What is the number of lines in the data below that hold the word "approved"? Give nothing beyond that number.

(Material provided):

□ □ □

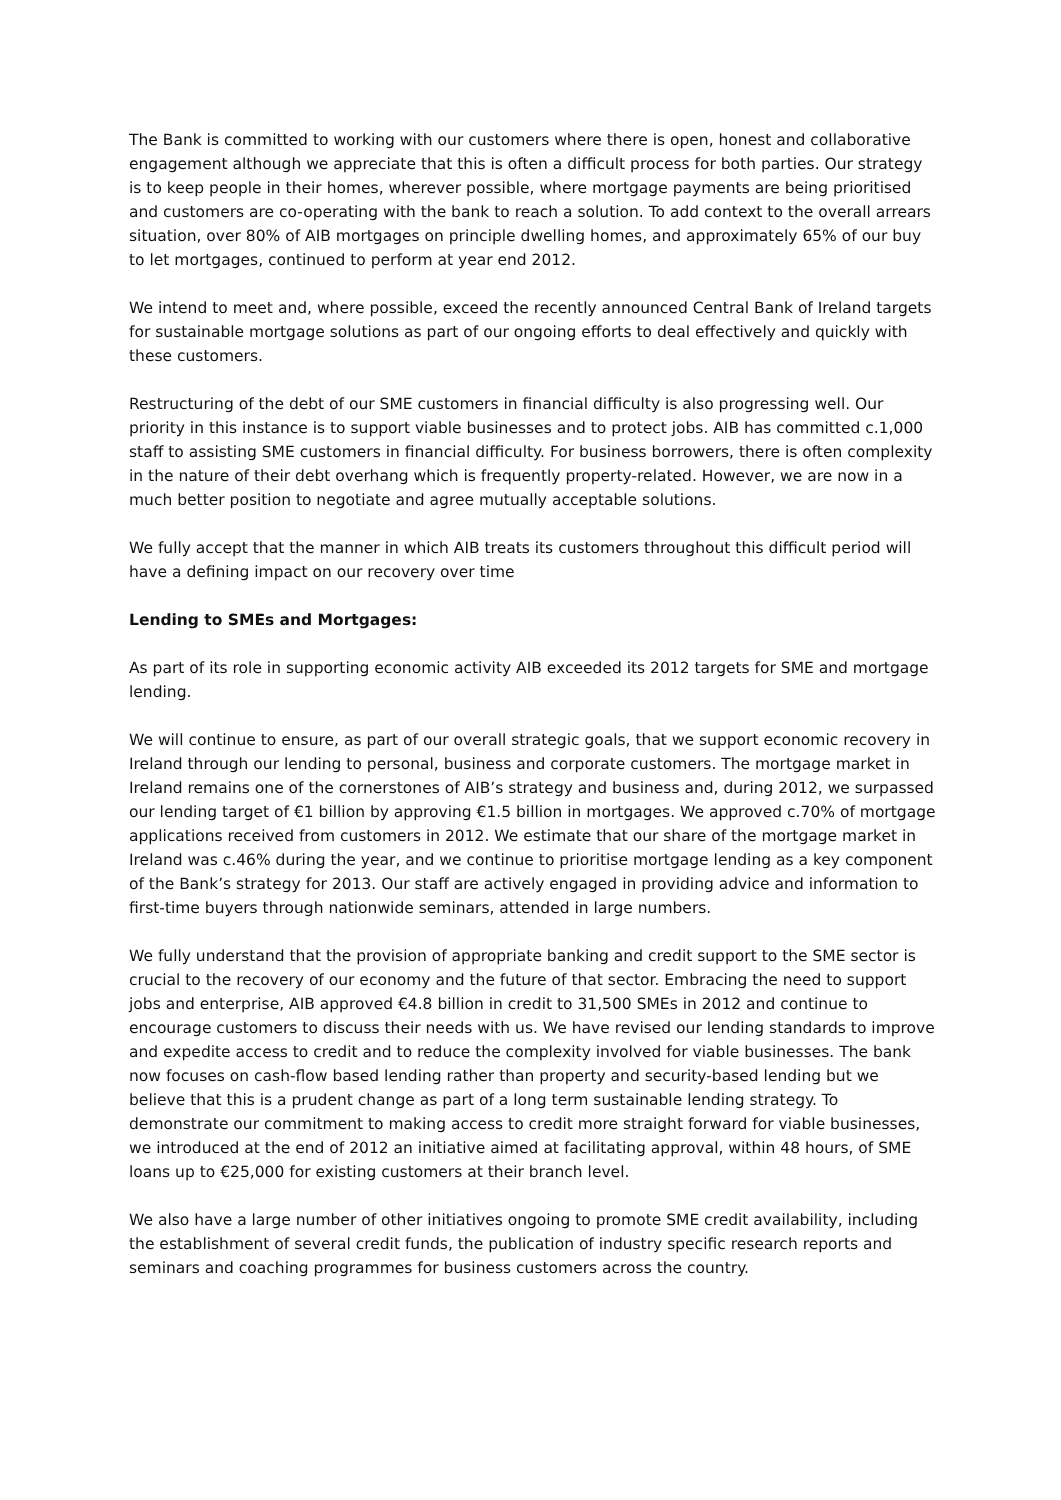The Bank is committed to working with our customers where there is open, honest and collaborative engagement although we appreciate that this is often a difficult process for both parties. Our strategy is to keep people in their homes, wherever possible, where mortgage payments are being prioritised and customers are co-operating with the bank to reach a solution. To add context to the overall arrears situation, over 80% of AIB mortgages on principle dwelling homes, and approximately 65% of our buy to let mortgages, continued to perform at year end 2012.
We intend to meet and, where possible, exceed the recently announced Central Bank of Ireland targets for sustainable mortgage solutions as part of our ongoing efforts to deal effectively and quickly with these customers.
Restructuring of the debt of our SME customers in financial difficulty is also progressing well. Our priority in this instance is to support viable businesses and to protect jobs. AIB has committed c.1,000 staff to assisting SME customers in financial difficulty. For business borrowers, there is often complexity in the nature of their debt overhang which is frequently property-related. However, we are now in a much better position to negotiate and agree mutually acceptable solutions.
We fully accept that the manner in which AIB treats its customers throughout this difficult period will have a defining impact on our recovery over time
Lending to SMEs and Mortgages:
As part of its role in supporting economic activity AIB exceeded its 2012 targets for SME and mortgage lending.
We will continue to ensure, as part of our overall strategic goals, that we support economic recovery in Ireland through our lending to personal, business and corporate customers. The mortgage market in Ireland remains one of the cornerstones of AIB’s strategy and business and, during 2012, we surpassed our lending target of €1 billion by approving €1.5 billion in mortgages. We approved c.70% of mortgage applications received from customers in 2012. We estimate that our share of the mortgage market in Ireland was c.46% during the year, and we continue to prioritise mortgage lending as a key component of the Bank’s strategy for 2013. Our staff are actively engaged in providing advice and information to first-time buyers through nationwide seminars, attended in large numbers.
We fully understand that the provision of appropriate banking and credit support to the SME sector is crucial to the recovery of our economy and the future of that sector. Embracing the need to support jobs and enterprise, AIB approved €4.8 billion in credit to 31,500 SMEs in 2012 and continue to encourage customers to discuss their needs with us. We have revised our lending standards to improve and expedite access to credit and to reduce the complexity involved for viable businesses. The bank now focuses on cash-flow based lending rather than property and security-based lending but we believe that this is a prudent change as part of a long term sustainable lending strategy. To demonstrate our commitment to making access to credit more straight forward for viable businesses, we introduced at the end of 2012 an initiative aimed at facilitating approval, within 48 hours, of SME loans up to €25,000 for existing customers at their branch level.
We also have a large number of other initiatives ongoing to promote SME credit availability, including the establishment of several credit funds, the publication of industry specific research reports and seminars and coaching programmes for business customers across the country.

□ □ □

(Result of this task): 2